CONFIT DUCK WITH ROASTED MANGO
Serves 4
Duck confit is a classic for one reason — it’s delicious. I think it’s one of the two favourite duck dishes in the world hands down (the other being Peking duck, of course). The meaty flesh soaks up the duck fat, becoming tender and rich, and the long, slow cooking enhances the great flavour and texture of the duck. Although I do like duck rare, I don’t believe it ever compares with the rich flavour derived from the meat being well cooked. I garnish this dish with mangoes in summer, figs in early autumn and sautéed apples in winter, but any fruit that has a nice sweet-acid balance goes well with the rich duck meat.
At the restaurant we vacuum-seal the duck and its fat in a Cryovac bag and steam it in our Combi Oven at 70°C (158°F) for 6 hours until it’s tender. I’ve included an alternative method to simulate this slow-cooking process at home.
You will need to begin this recipe the day before.
2 x free-range or organic whole ducks
1 litre (35 fl oz/4 cups) warmed duck fat
1½ tablespoons extra virgin olive oil, plus extra for drizzling
2 mangoes, cheeks removed &peeled
1 tablespoon apple balsamic vinegar
sea salt & freshly ground black pepper
MARINADE
8 small red eschalots, sliced
8 garlic cloves, sliced
2 large handfuls flat-leaf (Italian) parsley leaves
1 small handful thyme leaves
1 small handful rosemary leaves
125 g (4½ oz) fine sea salt
60 g (2¼ oz) white peppercorns
To make the marinade, pound all of the ingredients together in a mortar with a pestle or process in a food processor to a coarse paste.
To prepare the ducks, working with one at a time, remove the neck, wishbone and wing tips and discard. Halve lengthways, using kitchen scissors to cut down both sides of the backbone. Discard the backbone. Rub the marinade into the skin and meat and refrigerate for 24 hours to marinate.

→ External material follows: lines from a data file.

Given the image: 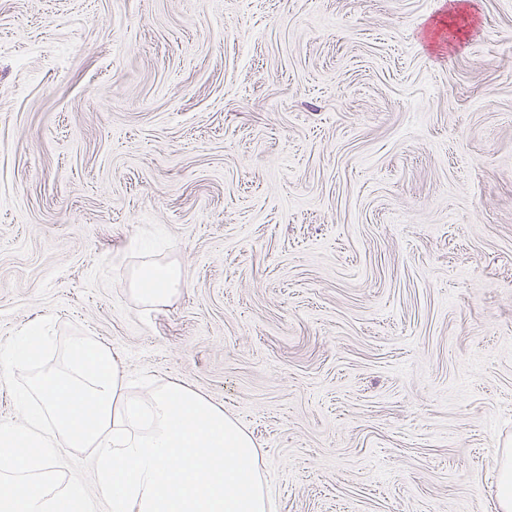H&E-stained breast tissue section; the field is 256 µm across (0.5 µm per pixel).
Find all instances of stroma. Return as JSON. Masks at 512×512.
<instances>
[{
    "label": "stroma",
    "mask_w": 512,
    "mask_h": 512,
    "mask_svg": "<svg viewBox=\"0 0 512 512\" xmlns=\"http://www.w3.org/2000/svg\"><path fill=\"white\" fill-rule=\"evenodd\" d=\"M35 325L0 423L88 336L223 407L276 512H498L512 0H0V345ZM181 286L180 273L175 266L157 264L134 275L129 290L143 304L155 306L169 301Z\"/></svg>",
    "instance_id": "1"
}]
</instances>
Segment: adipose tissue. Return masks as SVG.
Here are the masks:
<instances>
[{
    "label": "adipose tissue",
    "mask_w": 512,
    "mask_h": 512,
    "mask_svg": "<svg viewBox=\"0 0 512 512\" xmlns=\"http://www.w3.org/2000/svg\"><path fill=\"white\" fill-rule=\"evenodd\" d=\"M181 286L170 264L130 281L150 306ZM128 384L111 348L71 339L64 370L34 380L24 420L0 426V512H87L80 484L54 496L49 486L70 449L89 446L108 512H269L260 451L223 408L170 383L131 399Z\"/></svg>",
    "instance_id": "obj_1"
}]
</instances>
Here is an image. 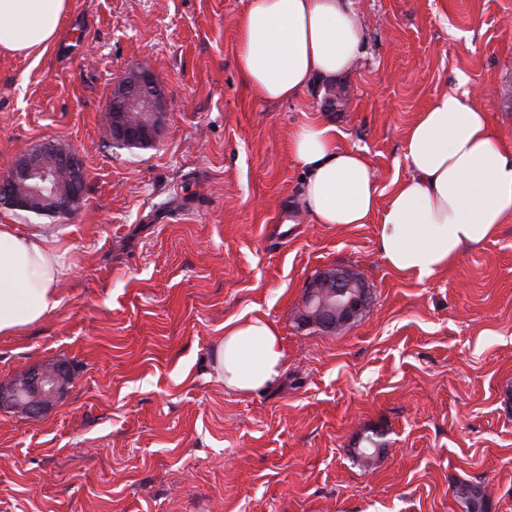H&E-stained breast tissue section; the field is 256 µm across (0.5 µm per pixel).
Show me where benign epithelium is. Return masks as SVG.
<instances>
[{
	"mask_svg": "<svg viewBox=\"0 0 512 512\" xmlns=\"http://www.w3.org/2000/svg\"><path fill=\"white\" fill-rule=\"evenodd\" d=\"M156 86L150 69L135 67L112 93L106 133L112 141L128 146L157 142L166 110L162 95L151 94ZM85 173L79 156L46 141L16 159L0 177V196L12 207L36 215L70 216L83 204ZM371 291L356 274L329 267L309 281L301 309L302 324L327 333L350 325L369 306ZM72 382V371L64 363L33 366L23 374L0 381V408L37 415L55 405ZM469 512H487L488 499L479 485L471 486L465 501Z\"/></svg>",
	"mask_w": 512,
	"mask_h": 512,
	"instance_id": "7a95c632",
	"label": "benign epithelium"
}]
</instances>
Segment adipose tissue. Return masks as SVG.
Listing matches in <instances>:
<instances>
[{
  "label": "adipose tissue",
  "instance_id": "1",
  "mask_svg": "<svg viewBox=\"0 0 512 512\" xmlns=\"http://www.w3.org/2000/svg\"><path fill=\"white\" fill-rule=\"evenodd\" d=\"M68 0H0V53L29 54L55 43ZM364 23L349 0H249L238 25L242 82L265 102L293 100L316 80L344 72L359 54ZM303 171L301 207L317 224L379 217L378 244L396 273L424 280L512 222V142L491 127L468 93L443 92L410 126L411 174L380 200L366 157L341 147L335 126L303 123L289 136ZM65 249L41 225L0 224V336H15L61 304ZM278 328L262 317L224 324L212 370L225 389L256 392L284 370Z\"/></svg>",
  "mask_w": 512,
  "mask_h": 512
}]
</instances>
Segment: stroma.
<instances>
[{"mask_svg":"<svg viewBox=\"0 0 512 512\" xmlns=\"http://www.w3.org/2000/svg\"><path fill=\"white\" fill-rule=\"evenodd\" d=\"M352 3L361 58L279 103L237 69L248 0H70L57 44L0 54V176L48 140L86 172L82 208L51 222L71 267L60 308L0 338V381L73 371L46 413L0 412V512H462L464 481L512 512V223L432 278L397 275L378 219L301 210L288 148L303 122L335 125L389 194L418 113L457 90L512 141V0ZM144 61L166 99L160 137L117 148L112 91ZM328 267L372 295L334 334L297 320ZM240 316L281 333L269 390L211 375ZM370 433L384 450L366 467L354 448Z\"/></svg>","mask_w":512,"mask_h":512,"instance_id":"stroma-1","label":"stroma"}]
</instances>
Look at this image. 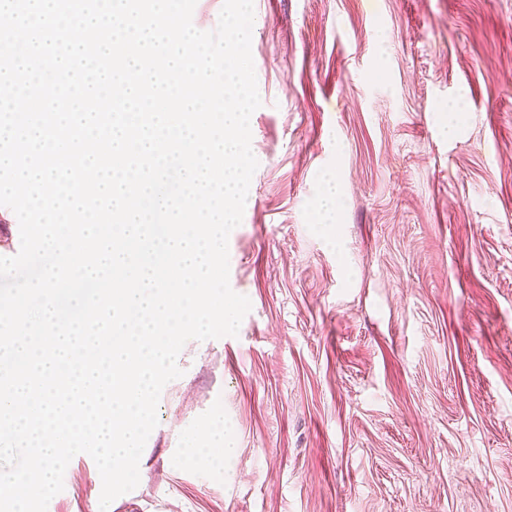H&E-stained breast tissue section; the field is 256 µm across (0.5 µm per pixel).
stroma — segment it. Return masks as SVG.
<instances>
[{
	"label": "stroma",
	"mask_w": 512,
	"mask_h": 512,
	"mask_svg": "<svg viewBox=\"0 0 512 512\" xmlns=\"http://www.w3.org/2000/svg\"><path fill=\"white\" fill-rule=\"evenodd\" d=\"M254 28L251 310L184 345L111 512H512V0H254ZM217 411L234 453L187 458ZM101 489L73 457L47 512Z\"/></svg>",
	"instance_id": "35a3bbf8"
}]
</instances>
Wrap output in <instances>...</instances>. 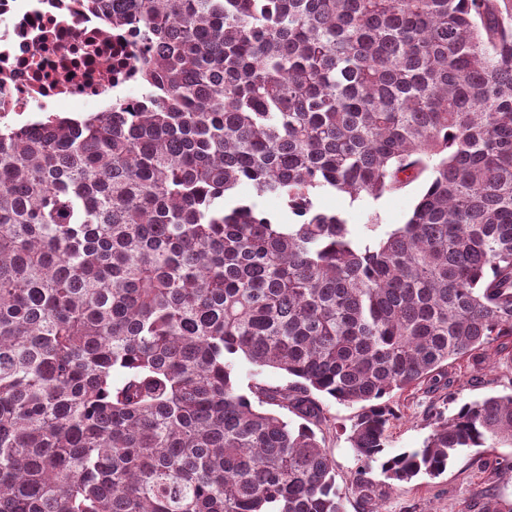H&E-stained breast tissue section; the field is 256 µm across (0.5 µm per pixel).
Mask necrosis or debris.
<instances>
[{
  "mask_svg": "<svg viewBox=\"0 0 512 512\" xmlns=\"http://www.w3.org/2000/svg\"><path fill=\"white\" fill-rule=\"evenodd\" d=\"M134 54L85 0H0V124L75 100L106 111L136 86Z\"/></svg>",
  "mask_w": 512,
  "mask_h": 512,
  "instance_id": "1",
  "label": "necrosis or debris"
}]
</instances>
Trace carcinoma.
Segmentation results:
<instances>
[{"mask_svg":"<svg viewBox=\"0 0 512 512\" xmlns=\"http://www.w3.org/2000/svg\"><path fill=\"white\" fill-rule=\"evenodd\" d=\"M88 6L138 33L141 94L0 128V512H344L320 395L359 406L365 512L375 464L512 447L511 393L388 451L393 392L512 338V0ZM415 182L370 243L313 201ZM241 356L289 381L241 391Z\"/></svg>","mask_w":512,"mask_h":512,"instance_id":"1","label":"carcinoma"}]
</instances>
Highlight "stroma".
<instances>
[{
  "label": "stroma",
  "mask_w": 512,
  "mask_h": 512,
  "mask_svg": "<svg viewBox=\"0 0 512 512\" xmlns=\"http://www.w3.org/2000/svg\"><path fill=\"white\" fill-rule=\"evenodd\" d=\"M420 191L419 184L415 183L375 201H354L347 195L326 191L318 194L317 203L320 208L345 213L354 236L359 241L370 242L383 231L407 221ZM374 214L380 222L376 228L369 223ZM448 378L452 397L444 405L446 414L450 415L462 403L512 392V361L498 359L479 371L456 362L449 366ZM439 402L440 398L435 394L420 391L394 393L393 405L398 417L389 430V451L397 453L421 447L431 431L426 421L428 408ZM322 405L328 424L321 437L335 463L336 485L347 496L346 512H362L351 495V479L358 462L347 440L357 409L327 397L323 398ZM502 457H512V447L486 448L480 452L473 448L464 450L440 477H418L386 490L381 502L382 512H481L482 493L488 488L512 498V472L500 473L495 469Z\"/></svg>",
  "instance_id": "35a3bbf8"
}]
</instances>
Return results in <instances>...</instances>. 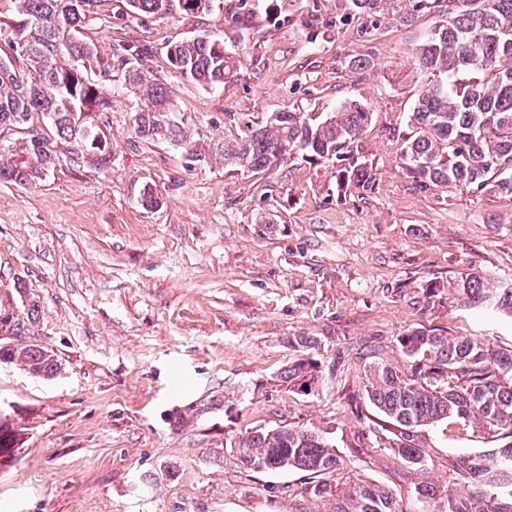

The next day, wipe the excess marinade off the duck halves and place in a saucepan large enough to fit the duck halves snugly. Cover with the duck fat and place over low heat. Attach a thermometer to the side of the pan to keep check of the temperature — you want it to be 70°C (158°F). Cook for 6 hours.
Preheat the oven to 180°C (350°F/Gas 4).
In an ovenproof frying pan large enough to fit the duck breasts and legs, heat the olive oil. Add the duck, skin-side down, then place in the oven and roast for 10 minutes.
Turn the duck over, add the mango cheeks to the pan and return to the oven for a further 6 minutes.
Remove from the oven and place the duck on a chopping board. Cut the legs in half at the joint where the thigh and leg meet. Place the legs on serving plates.
Remove the breast from the bone and slice. Place on the legs. Place a mango cheek next to each duck and drizzle with the apple balsamic vinegar and olive oil. Grind over a good amount of pepper and sprinkle with salt.